Et le Guardian de continuer le raisonnement, implacable : « 
Le gouvernement mettra un point d’honneur à assurer l’accord commercial le plus libre et le moins conflictuel possible concernant les biens et les services’, peut-on lire dans le rapport. Il est difficile d’imaginer qu’un gouvernement veuille enlever l’accord commercial de ses priorités et faire en sorte qu’il soit le plus difficile et le plus fastidieux possible ». C’est sûr que vu comme ça… 

Le point de non-retour 

 

Mardi 7 février, le Parlement écossais vote à écrasante majorité contre le projet de démarrage du Brexit. Bon, le seul souci, c’est qu’il s’agit d’un vote uniquement symbolique : comme c’est expliqué plus haut, seul la décision du Parlement britannique entre en compte.

Le même jour, pendant l’examen du projet de loi à la Chambre des Communes, Theresa May est confrontée à une tentative de rébellion au sein de son propre camp. Vingt-sept députés conservateurs menacent de voter en faveur d’un amendement déposé par Chris Leslie, membre du parti travailliste. Le Labour et le SNP (parti national écossais) demandent via cet amendement un second vote du Parlement sur le Brexit à la fin des deux ans de négociation, qui permettrait de rejeter le projet final du Brexit s’il était jugé inadapté.

La réponse à la requête de Chris Leslie résumé en un gif.
Mercredi 8 février, la tension monte encore d’un cran : c’est le dernier jour avant le vote final de la chambre des Communes.
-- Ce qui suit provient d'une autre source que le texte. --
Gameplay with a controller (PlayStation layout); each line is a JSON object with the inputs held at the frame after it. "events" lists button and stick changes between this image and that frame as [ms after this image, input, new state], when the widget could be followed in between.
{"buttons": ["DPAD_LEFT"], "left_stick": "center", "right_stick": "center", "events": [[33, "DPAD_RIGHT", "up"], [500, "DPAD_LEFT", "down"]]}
Le point de non-retour, en quelque sorte. Et sans réelle surprise, la chambre des Communes a largement approuvé le texte du gouvernement, à 494 voix contre 122. Plus qu’un petit passage par la chambre des Lords, et le compte à rebours est lancé. 

Manque de pot, réponse du gouvernement : le deal final du Brexit sera « à prendre ou à laisser » pour les parlementaires. Ils ne pourront pas rejeter le texte à ce moment-là, à moins de plonger le pays dans la panade et le chaos économique. Et la chambre des Communes de rejeter l’amendement de Chris Leslie à 326 voix contre 293. 

Plus de peur que de mal pour la Première ministre, les 27 frondeurs d’un jour se sont finalement ralliés à l’avis du gouvernement en fin de journée.